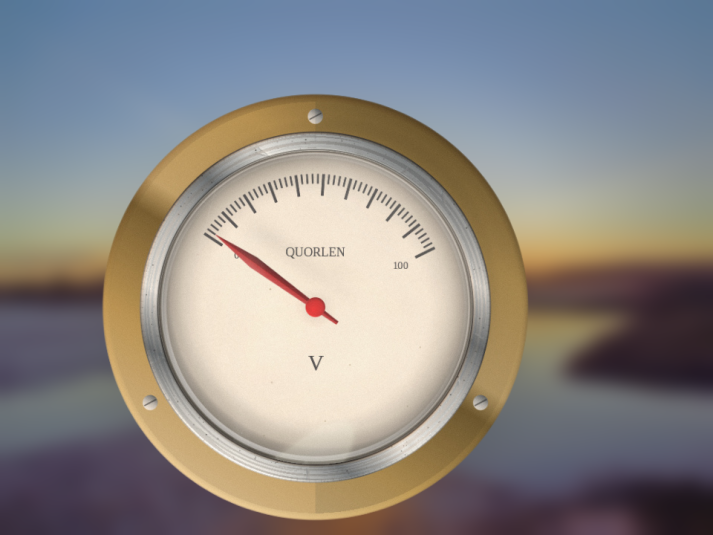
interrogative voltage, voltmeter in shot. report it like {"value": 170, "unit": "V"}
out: {"value": 2, "unit": "V"}
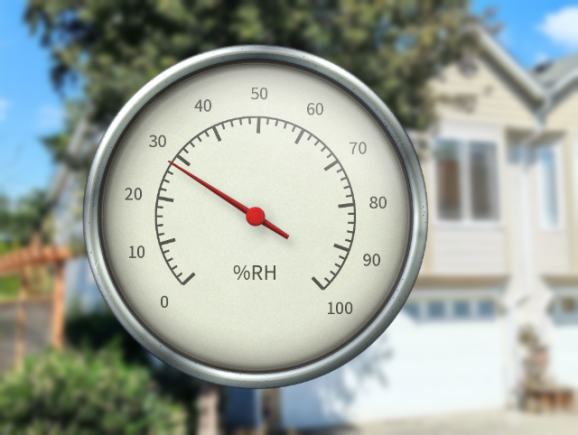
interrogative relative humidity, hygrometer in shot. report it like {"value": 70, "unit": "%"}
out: {"value": 28, "unit": "%"}
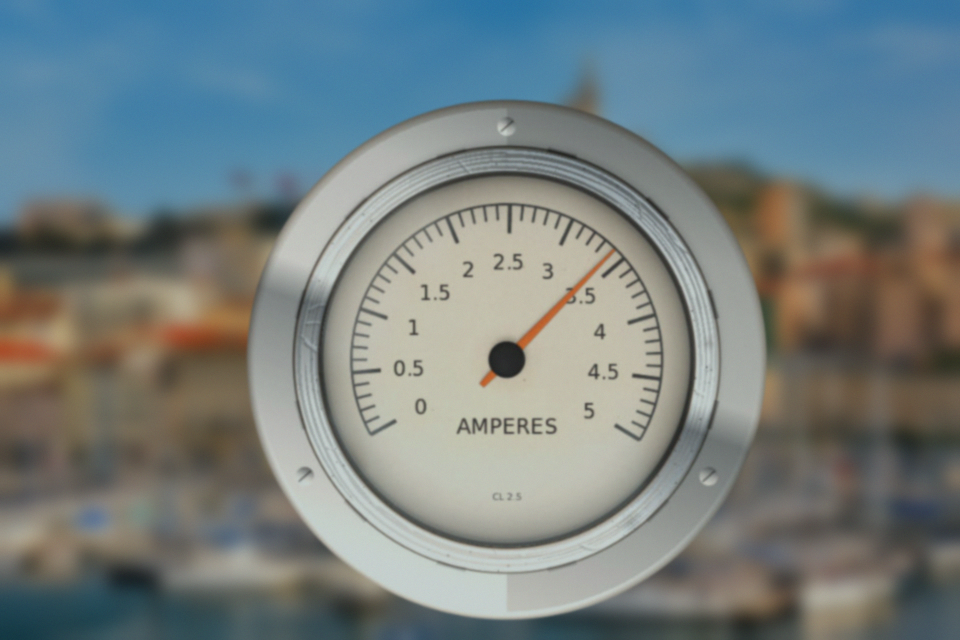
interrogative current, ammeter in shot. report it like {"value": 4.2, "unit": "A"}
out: {"value": 3.4, "unit": "A"}
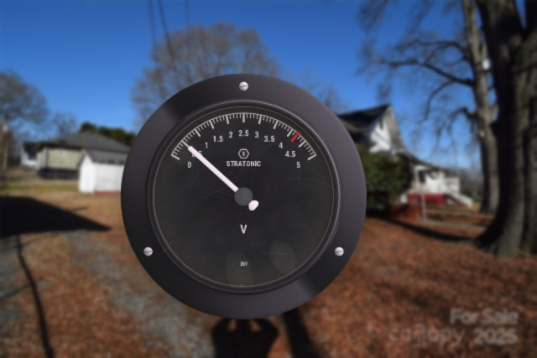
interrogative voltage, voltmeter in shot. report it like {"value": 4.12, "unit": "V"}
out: {"value": 0.5, "unit": "V"}
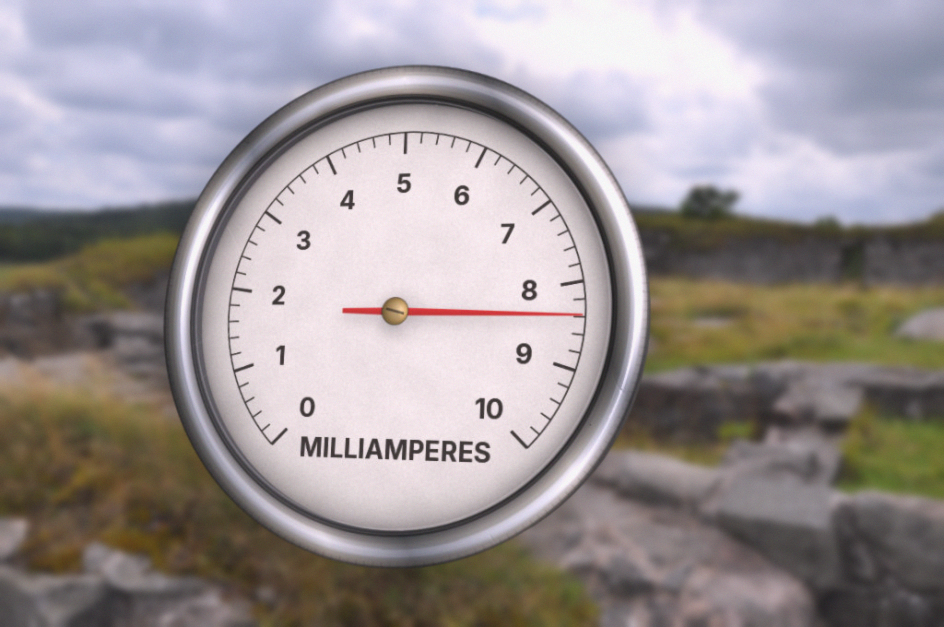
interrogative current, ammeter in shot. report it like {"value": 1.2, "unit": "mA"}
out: {"value": 8.4, "unit": "mA"}
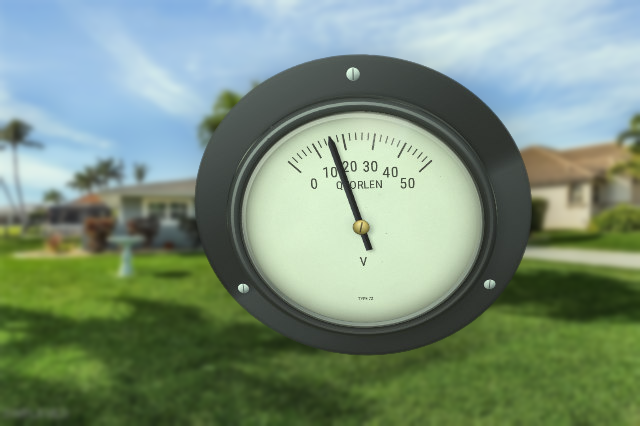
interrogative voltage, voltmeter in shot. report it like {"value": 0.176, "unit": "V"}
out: {"value": 16, "unit": "V"}
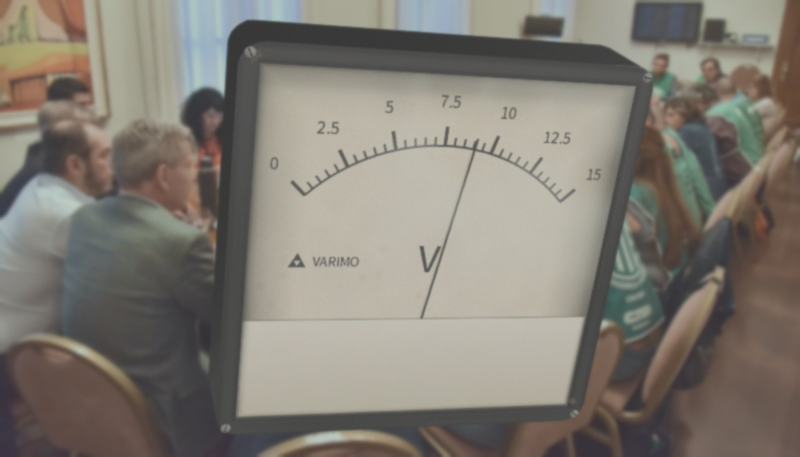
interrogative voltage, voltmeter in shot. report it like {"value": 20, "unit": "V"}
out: {"value": 9, "unit": "V"}
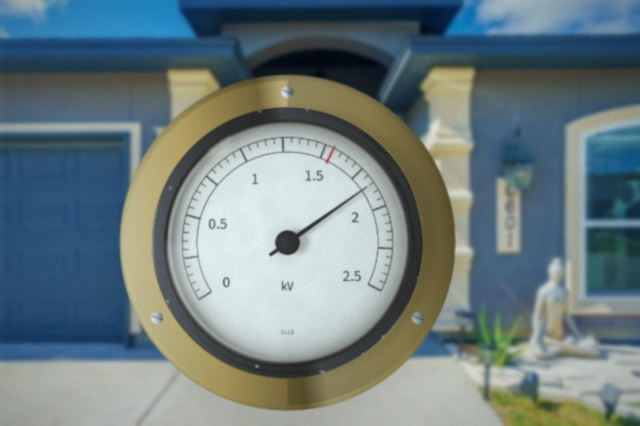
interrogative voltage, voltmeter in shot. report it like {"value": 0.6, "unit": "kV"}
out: {"value": 1.85, "unit": "kV"}
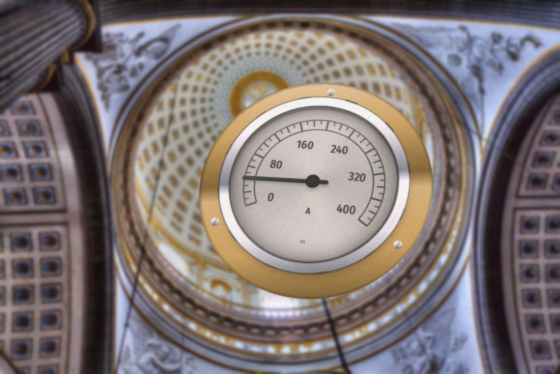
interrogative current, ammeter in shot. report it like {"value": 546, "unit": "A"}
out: {"value": 40, "unit": "A"}
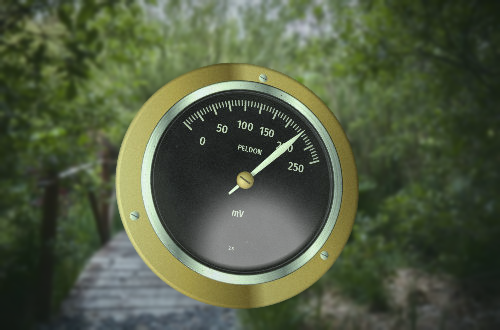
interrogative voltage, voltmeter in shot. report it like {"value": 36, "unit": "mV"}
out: {"value": 200, "unit": "mV"}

══════

» **Brief**:
Copy out every line of the rows above that contains the word "ammeter". Case counts, so only matches with the same capitalization qualify.

» **Written answer**:
interrogative current, ammeter in shot. report it like {"value": 4.2, "unit": "A"}
interrogative current, ammeter in shot. report it like {"value": 1.2, "unit": "mA"}
interrogative current, ammeter in shot. report it like {"value": 546, "unit": "A"}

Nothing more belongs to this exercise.